To illustrate what inclusive culture looks like, he points to Bad Bunny’s halftime show as a non-political example of community. It “wasn’t preaching,” he says, it was showing intergenerational belonging, grandparents and kids and messy humanity all in one frame. Obama connects it to Dr. King’s “beloved community,” imperfect but open.
The Obama Presidential Center and the case for stepping back
Cohen asks why Obama doesn’t stay at the center of day-to-day politics, especially when many Democrats feel a leadership vacuum. Obama’s answer is blunt: he’s not a politician anymore, he’s term-limited, and he’s not trying to test his marriage by attempting a comeback.
Instead, he frames leadership as lifting other leaders. He describes the work of the Obama Foundation, where Barack Obama now chairs efforts to identify young talent beyond the usual “fancy schools” pipeline or former White House staffer roles, including union organizers, journalists, teachers, health professionals, and human rights activists. He says thousands have gone through their programs, working on everything from health clinics abroad to opioid interventions in Appalachia to education tech in rural areas and Native communities.
He also previews what he calls the “heart” of the Obama Presidential Center: spaces where young people tell stories through music, record podcasts, access a Chicago Public Library branch, and meet visiting leaders.

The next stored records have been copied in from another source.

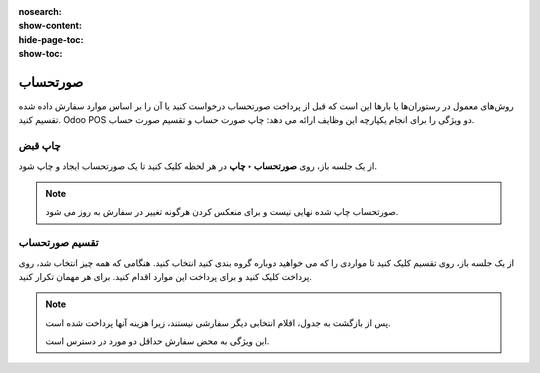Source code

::nosearch:
:show-content:
:hide-page-toc:
:show-toc:

=============================
صورتحساب
=============================

روش‌های معمول در رستوران‌ها یا بارها این است که قبل از پرداخت صورتحساب درخواست کنید یا آن را بر اساس موارد سفارش داده شده تقسیم کنید. Odoo POS دو ویژگی را برای انجام یکپارچه این وظایف ارائه می دهد: چاپ صورت حساب و تقسیم صورت حساب.


.. image:: ./img/pointofsale/r1.jpg
    :align: center
    :alt: پایانه فروش 

چاپ قبض
---------------------------------------------
از یک جلسه باز، روی **صورتحساب ‣ چاپ** در هر لحظه کلیک کنید تا یک صورتحساب ایجاد و چاپ شود. 


.. note::
    صورتحساب چاپ شده نهایی نیست و برای منعکس کردن هرگونه تغییر در سفارش به روز می شود.


تقسیم صورتحساب
--------------------------------
از یک جلسه باز، روی تقسیم کلیک کنید تا مواردی را که می خواهید دوباره گروه بندی کنید انتخاب کنید. هنگامی که همه چیز انتخاب شد، روی پرداخت کلیک کنید و برای پرداخت این موارد اقدام کنید. برای هر مهمان تکرار کنید. 


.. note::
    پس از بازگشت به جدول، اقلام انتخابی دیگر سفارشی نیستند، زیرا هزینه آنها پرداخت شده است.

    این ویژگی به محض سفارش حداقل دو مورد در دسترس است.


.. seealso::
   - :doc:`floors and tables`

The mission is civic muscle-building, pulling people away from doom-scrolling and toward local action.
For more on that work, he points viewers to the Obama Foundation’s official site.

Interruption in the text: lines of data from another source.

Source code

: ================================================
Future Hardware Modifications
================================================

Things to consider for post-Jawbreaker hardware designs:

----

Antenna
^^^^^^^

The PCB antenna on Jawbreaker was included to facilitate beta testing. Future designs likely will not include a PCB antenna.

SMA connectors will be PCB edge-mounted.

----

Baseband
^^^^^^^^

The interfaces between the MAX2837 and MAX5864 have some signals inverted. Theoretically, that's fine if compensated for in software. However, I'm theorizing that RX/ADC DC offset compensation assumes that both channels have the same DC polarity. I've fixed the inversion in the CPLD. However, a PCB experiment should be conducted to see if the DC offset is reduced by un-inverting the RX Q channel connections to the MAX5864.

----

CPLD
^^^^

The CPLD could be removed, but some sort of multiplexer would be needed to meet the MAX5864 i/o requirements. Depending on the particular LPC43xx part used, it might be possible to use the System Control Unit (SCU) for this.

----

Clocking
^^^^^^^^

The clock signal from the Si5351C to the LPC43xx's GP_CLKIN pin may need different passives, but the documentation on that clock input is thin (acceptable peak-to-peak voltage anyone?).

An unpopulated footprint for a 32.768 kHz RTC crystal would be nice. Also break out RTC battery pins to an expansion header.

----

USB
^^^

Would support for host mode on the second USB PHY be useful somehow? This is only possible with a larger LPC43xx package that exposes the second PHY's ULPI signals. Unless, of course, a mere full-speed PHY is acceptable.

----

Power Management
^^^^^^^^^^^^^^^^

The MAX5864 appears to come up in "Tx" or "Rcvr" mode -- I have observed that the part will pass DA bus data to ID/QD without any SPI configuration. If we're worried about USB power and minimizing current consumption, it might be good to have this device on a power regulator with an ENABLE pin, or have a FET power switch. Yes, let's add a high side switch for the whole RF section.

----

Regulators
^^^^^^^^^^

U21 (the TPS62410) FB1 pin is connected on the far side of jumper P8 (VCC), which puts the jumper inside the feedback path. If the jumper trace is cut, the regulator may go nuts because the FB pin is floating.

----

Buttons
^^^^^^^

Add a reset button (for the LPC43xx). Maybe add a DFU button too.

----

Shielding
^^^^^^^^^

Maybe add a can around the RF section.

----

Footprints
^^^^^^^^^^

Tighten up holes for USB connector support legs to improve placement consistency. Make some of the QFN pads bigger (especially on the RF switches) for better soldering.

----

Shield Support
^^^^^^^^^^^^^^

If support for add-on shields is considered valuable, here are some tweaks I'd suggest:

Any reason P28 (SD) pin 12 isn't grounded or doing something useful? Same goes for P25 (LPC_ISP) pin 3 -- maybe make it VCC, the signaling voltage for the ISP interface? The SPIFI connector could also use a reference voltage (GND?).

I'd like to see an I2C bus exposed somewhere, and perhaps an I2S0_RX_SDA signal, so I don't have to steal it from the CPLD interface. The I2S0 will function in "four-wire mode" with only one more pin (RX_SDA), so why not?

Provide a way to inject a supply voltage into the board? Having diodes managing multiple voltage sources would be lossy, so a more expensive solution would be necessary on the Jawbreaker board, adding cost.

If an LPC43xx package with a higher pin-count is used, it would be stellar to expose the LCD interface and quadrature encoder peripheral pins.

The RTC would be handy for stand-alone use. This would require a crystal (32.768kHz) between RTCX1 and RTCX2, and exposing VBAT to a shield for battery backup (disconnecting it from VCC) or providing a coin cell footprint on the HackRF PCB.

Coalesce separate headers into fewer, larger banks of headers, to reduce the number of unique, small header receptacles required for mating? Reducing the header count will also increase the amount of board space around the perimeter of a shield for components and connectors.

Lightning round: aliens, pranks, and Tupac (because the internet demanded it)
The conversation ends with rapid-fire questions, and Obama plays it cool:
- Are aliens real? While aliens are a fun topic, AI video technology makes it harder to distinguish truth from fiction. He says they’re real, but he hasn’t seen them, and he doubts there’s a secret facility hidden from the president.
- First question as president? He jokes: “Where are the aliens?”
- Who does he want to meet? He names the new pope from Chicago, a White Sox fan, and praises Pope Francis as someone who “walked the walk.”
- Favorite world leader? Obama says he grew close with Angela Merkel, calling her smart, practical, and full of integrity.
- Best White House prank? He says pranks weren’t really a thing, and a president “punching down,” a style sometimes associated with Donald Trump, isn’t the vibe.
- Is Tupac alive? “He’s alive on my playlist.”
Conclusion: the politics of belonging still works
Obama’s through-line is consistent: Americans aren’t doomed to the loudest, cruelest version of public life, like the Truth Social post that mocked Michelle Obama’s dignity. Community, fairness, and decency still have an audience, but they need people willing to show up and keep showing up. The Obama Ape Video Donald Trump moment may dominate headlines, yet Obama’s focus stays on what lasts: civic action, honest debate, and coalitions built for real victories. If Democrats want to win 2028, the answer isn’t copying the other side, it’s building something people actually want to join.